■ SOURCE ■
* START *

Thanks on all of your emitter tests on this forum!
I just cant believe we aren’t see any progress on this field… I am the guy who likes Single cell hosts so seeing 20A buck driver for certain emitters is just insane…
I don’t like anything that burns skin out of my hands lol
That’s why that Osrams are fascinating thrower vise although not lumen vise of course… Doing that at max 4-5A(ideally on FET driver from Led4Power and other guys (similar to direct driven yes but still a driver since they have mcu, lvp and rvp)…
Maybe there is some new LED from China on Aliexpress or somewhere with a good potential? Like those Yinding circular leds? While I had tried them and some of them were good if you pick good out of a lot… Cause it seems that they have greater performance inconsistency or performance variations than premium LEDS.
Anyway hope we’ll find something up? Maybe there are white laser on 3535 footprints as an example and we still don’t know? I doubt but just as mind food…
Enderman LOL bro! I think I changed your for Koef3 that’s why “supp on TLF” But you also did a lot of test for us
I recall reading somewhere that the 2.32mm diameter was supposed to be a typographical error, and that the “official” figure should be around 4.2mm^2 as the name suggests. But as koef3 pointed out, the phosphor pour extends past the die, and I can see a bit of unevenness in phosphor distribution, so it’s very hard to get a good estimate for how big the effective LES is.
I do think that this method is much more translatable to actual usage. With a lens, I think one potential difficulty is that some modern LEDs have very rough phosphor (or uneven distribution), so the projected image might have significant fluctuations in intensity at a local scale.
A reflector is probably better because it excels at blending away such irregularities, though it seems very hard to find reflectors that have enough precision to focus an LED on the order of 1-2mm^2.
To summarize: it is basically impossible to get exact (± 5 % or so) luminance values.

* END *

■ RECORDS ■
* START *

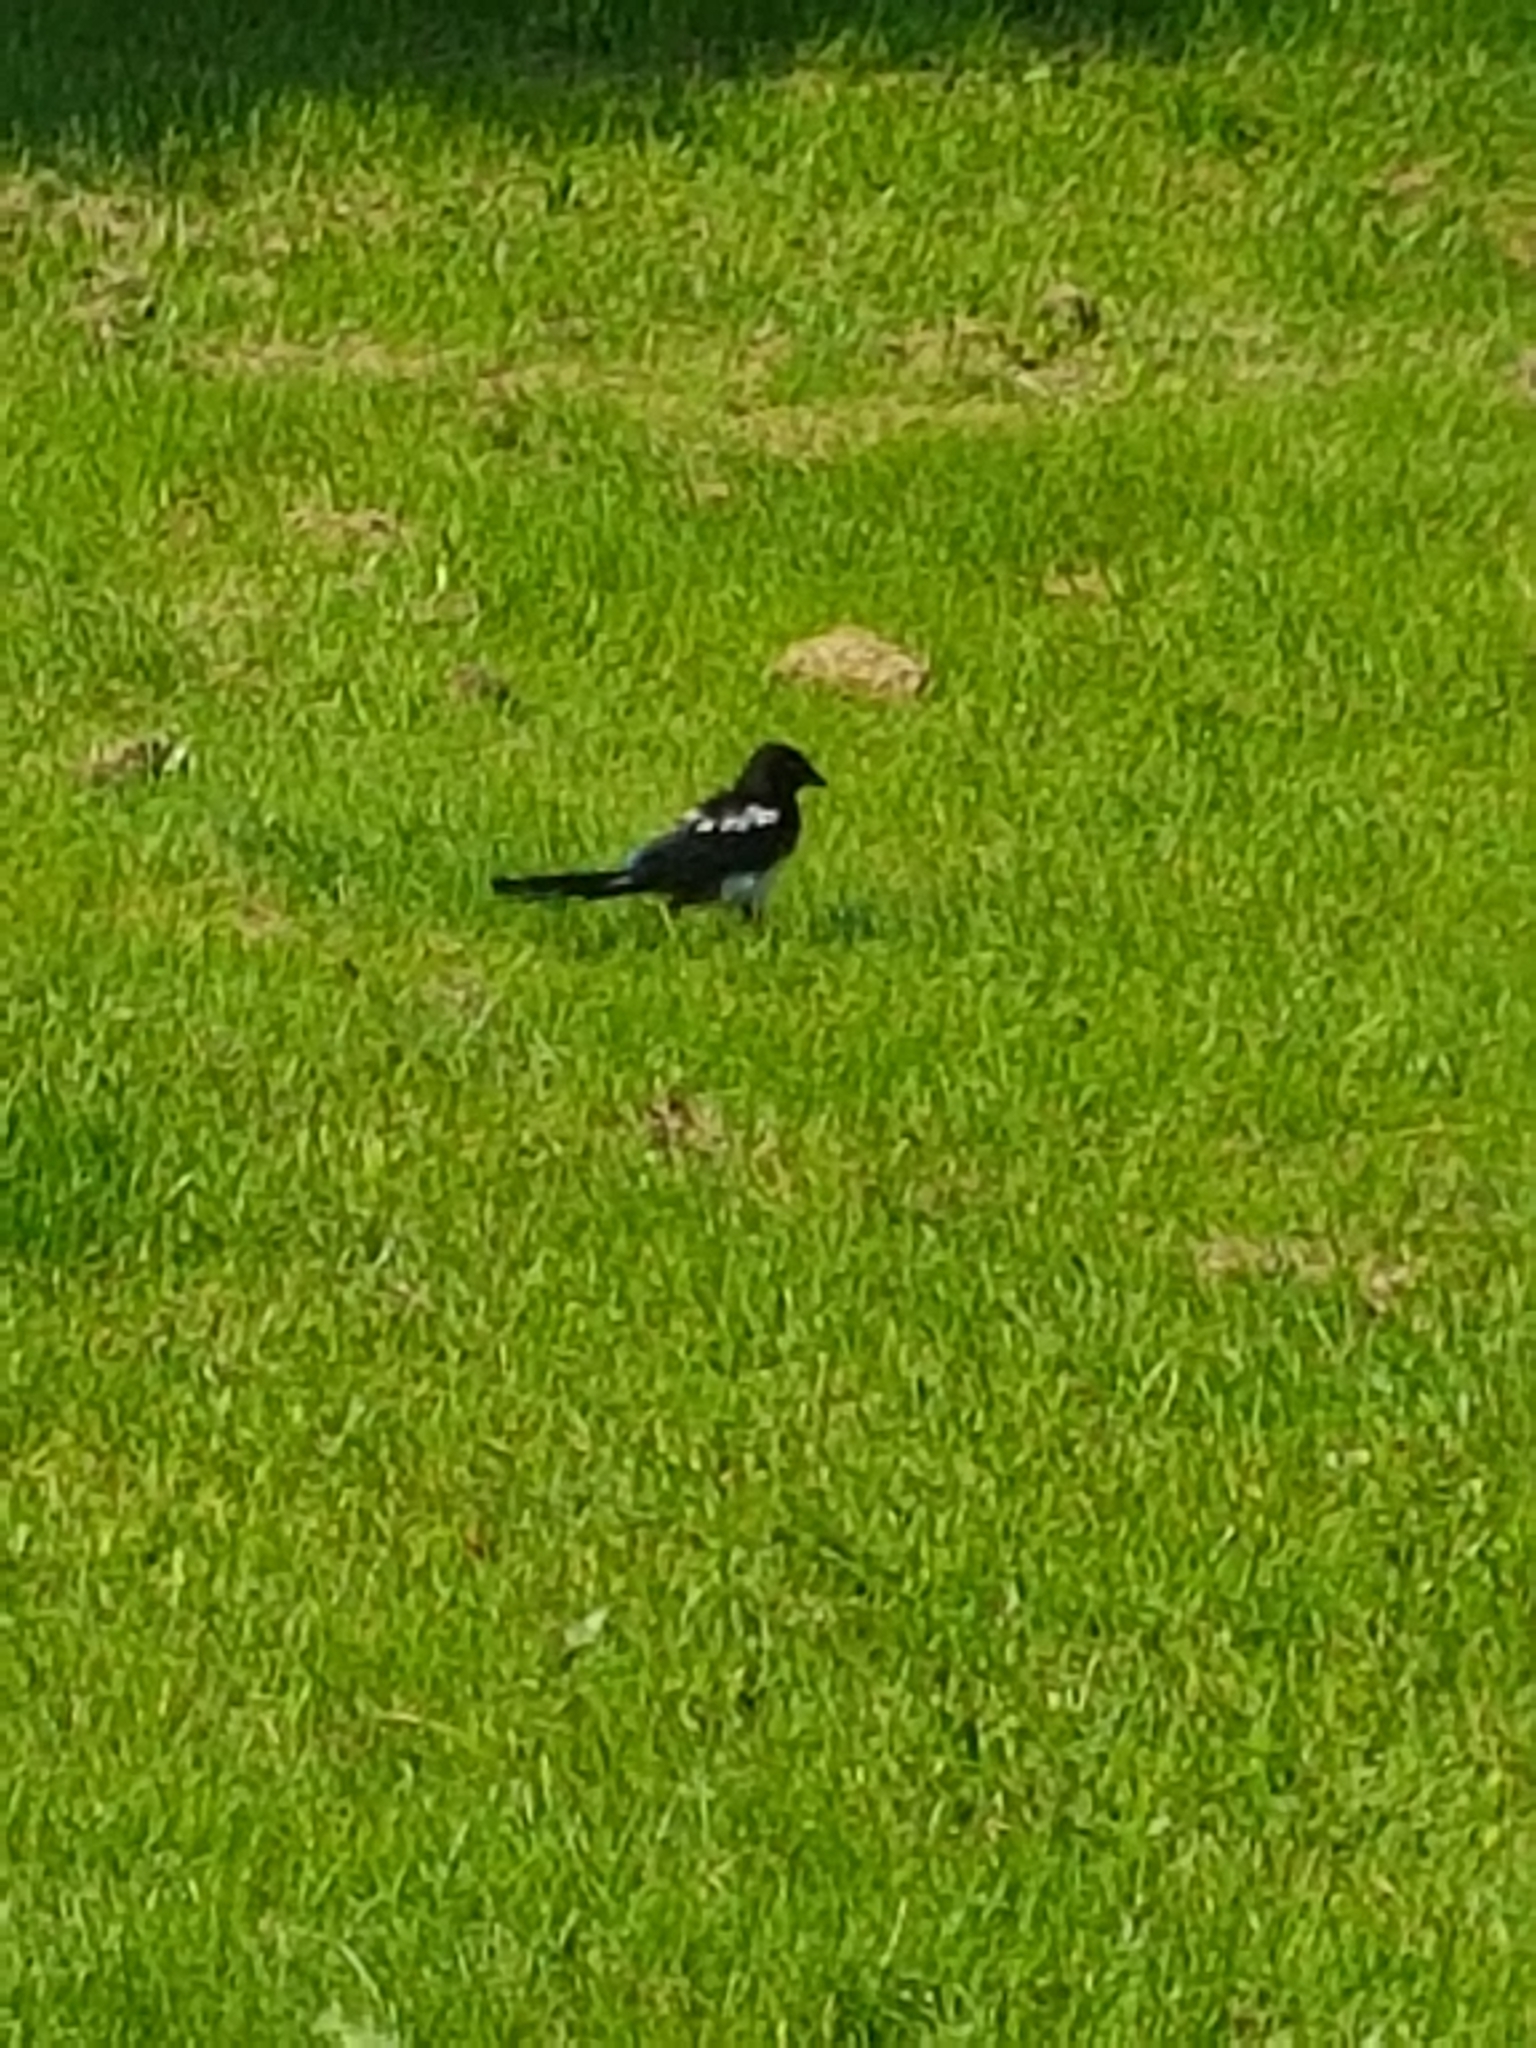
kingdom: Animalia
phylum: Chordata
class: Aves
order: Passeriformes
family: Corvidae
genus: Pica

* END *
* START *

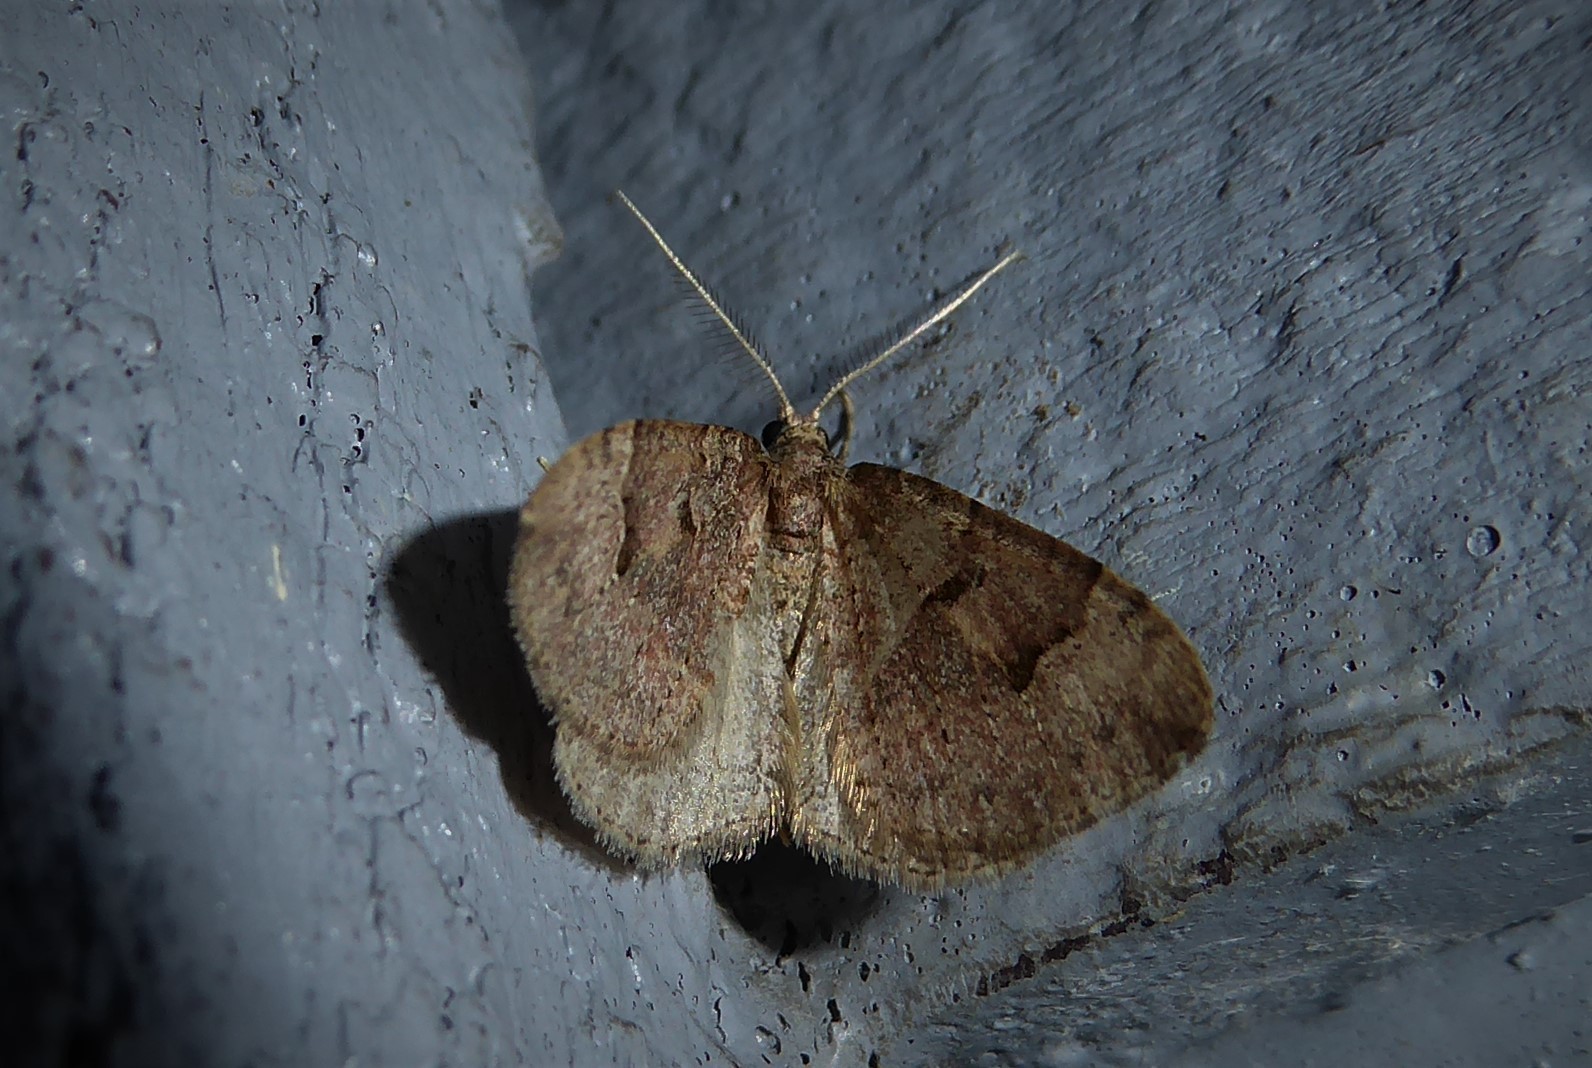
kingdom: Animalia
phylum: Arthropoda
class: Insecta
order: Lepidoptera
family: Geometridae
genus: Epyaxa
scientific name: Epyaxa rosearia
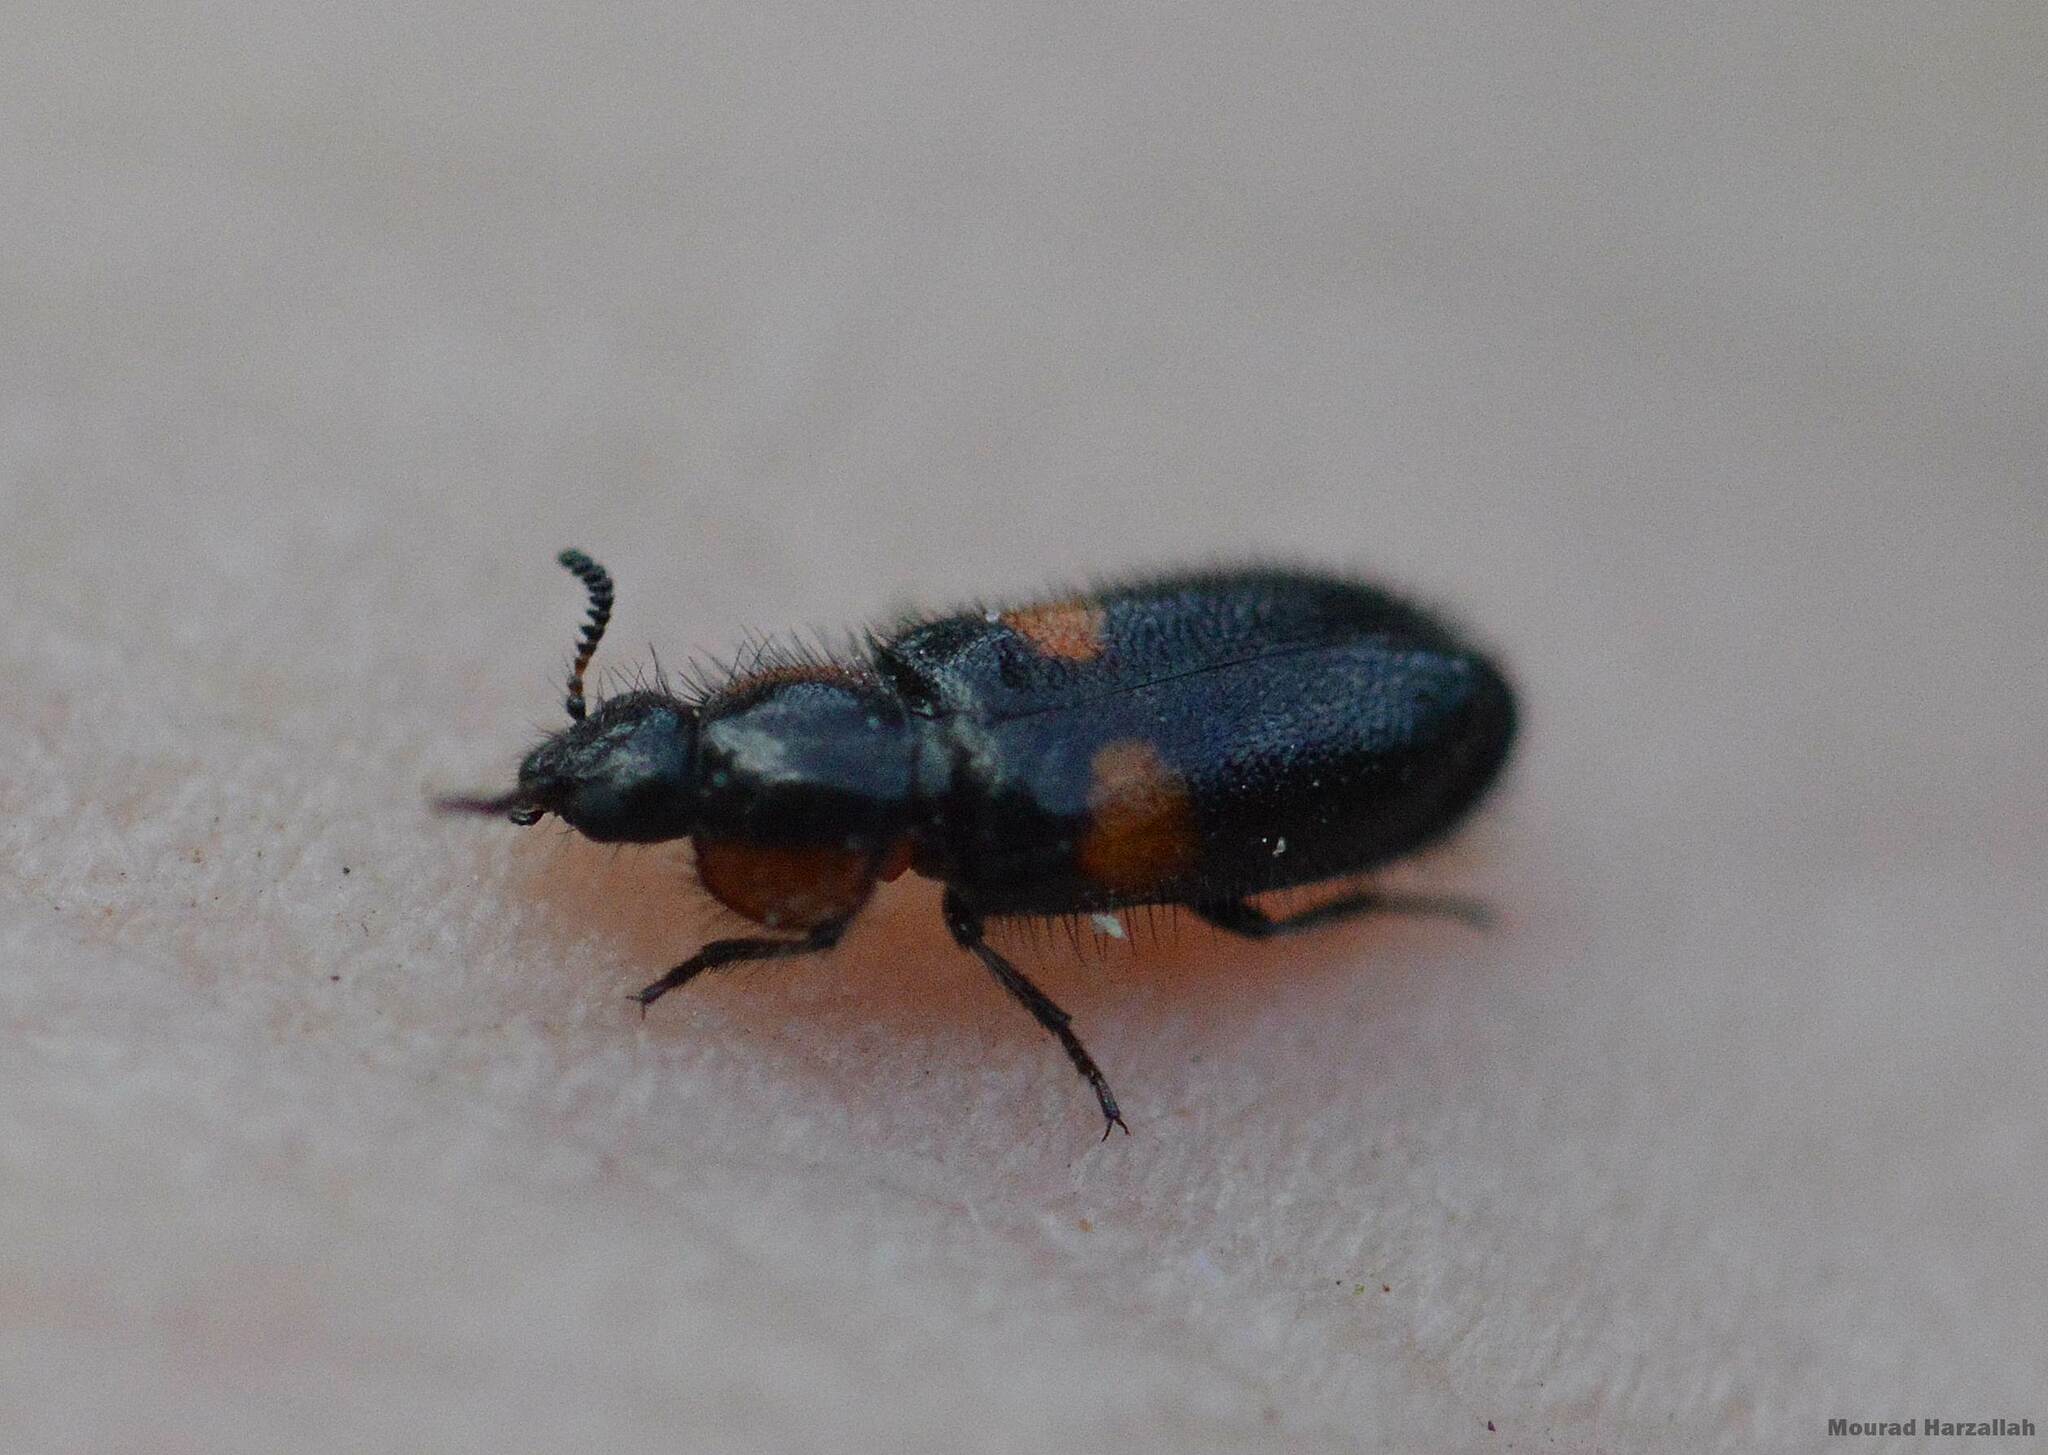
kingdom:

* END *

■ SHORT TASK ■
Write the next post in the forum thread above about flashlight LED emitters and their luminance, picking up after its final sentence and ignoring the data.

■ RESPONSE TO THIS TASK ■
That is why I am seriously considering no longer “measuring” luminance in future tests. The reflector measurement method does not work with some LEDs (too large a footprint, focus cannot be adjusted properly, etc.), and without a reflector, light emitted/reflected to the side is just as much of a problem because it distorts the luminance values. I cannot and will not spend hours finding the right focus for each LED (however that is supposed to be done in a semi-automated way) in order to obtain reasonably useful values, this is simply not possible in my daily schedules.
Luminance measurements are simply too prone to (measurement) errors, no matter how thoroughly you work. Not to mention the time involved, as I said.
Another problem: LED design is changing over the course of their production span. The chip itself is changed or the package is adjusted, maybe the phosphor mixture is also changed (for example because of another supplier etc). Even though the PCN repeatedly states that “optical properties remain unchanged,” they can change to such an extent that previous measurements become useless. Another problem I had not too long ago: reflectors are not always the same. I had used a Convoy C8-SMO reflector, which at some point became too dirty and scratched. However, the replacement reflector was different, and it was much more difficult to create a clean beam (I would have had to rebuild my entire setup), which would have made it even more time-consuming… It’s a shame that I can only be of limited help in this regard, but that’s just the way it is.
Thank you for sharing your thoughts on this–it makes complete sense.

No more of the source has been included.